What this task involves: Set down the line that has "smartphone: present [569,705,652,729]" and each line beneath it, through the last line of the entries, exactly and with no others.

(Object-level change descriptions)
--
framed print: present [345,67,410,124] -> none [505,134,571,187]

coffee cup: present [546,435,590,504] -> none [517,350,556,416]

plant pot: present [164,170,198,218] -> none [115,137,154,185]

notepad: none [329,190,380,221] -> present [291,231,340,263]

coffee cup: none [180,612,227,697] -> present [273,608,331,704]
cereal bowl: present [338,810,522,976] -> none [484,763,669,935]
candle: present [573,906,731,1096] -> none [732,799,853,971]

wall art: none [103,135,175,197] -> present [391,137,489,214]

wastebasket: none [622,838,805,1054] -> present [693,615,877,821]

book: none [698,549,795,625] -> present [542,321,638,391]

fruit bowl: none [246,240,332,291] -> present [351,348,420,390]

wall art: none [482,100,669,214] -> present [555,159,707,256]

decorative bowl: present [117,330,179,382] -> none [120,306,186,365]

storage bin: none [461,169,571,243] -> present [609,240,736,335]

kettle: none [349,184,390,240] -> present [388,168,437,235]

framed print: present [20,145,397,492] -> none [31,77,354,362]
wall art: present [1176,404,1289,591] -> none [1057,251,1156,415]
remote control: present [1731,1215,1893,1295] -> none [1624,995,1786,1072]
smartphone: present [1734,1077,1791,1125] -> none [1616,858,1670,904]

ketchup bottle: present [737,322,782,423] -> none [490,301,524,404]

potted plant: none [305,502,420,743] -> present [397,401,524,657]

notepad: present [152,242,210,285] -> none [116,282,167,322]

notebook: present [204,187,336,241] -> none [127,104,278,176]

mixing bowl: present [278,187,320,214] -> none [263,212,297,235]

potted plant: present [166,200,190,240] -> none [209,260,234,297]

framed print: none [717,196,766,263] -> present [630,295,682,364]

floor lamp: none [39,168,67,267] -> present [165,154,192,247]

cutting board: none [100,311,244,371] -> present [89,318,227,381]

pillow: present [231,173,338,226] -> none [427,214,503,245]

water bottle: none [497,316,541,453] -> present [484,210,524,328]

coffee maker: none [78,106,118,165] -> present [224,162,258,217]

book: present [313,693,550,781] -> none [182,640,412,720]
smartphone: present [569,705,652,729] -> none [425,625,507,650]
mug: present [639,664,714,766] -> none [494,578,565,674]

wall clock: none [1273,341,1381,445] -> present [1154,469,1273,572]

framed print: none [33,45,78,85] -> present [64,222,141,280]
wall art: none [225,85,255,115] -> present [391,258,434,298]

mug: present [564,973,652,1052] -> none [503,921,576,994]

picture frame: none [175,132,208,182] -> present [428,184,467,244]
--
Solution to this exercise:
smartphone: present [569,705,652,729] -> none [425,625,507,650]
mug: present [639,664,714,766] -> none [494,578,565,674]

wall clock: none [1273,341,1381,445] -> present [1154,469,1273,572]

framed print: none [33,45,78,85] -> present [64,222,141,280]
wall art: none [225,85,255,115] -> present [391,258,434,298]

mug: present [564,973,652,1052] -> none [503,921,576,994]

picture frame: none [175,132,208,182] -> present [428,184,467,244]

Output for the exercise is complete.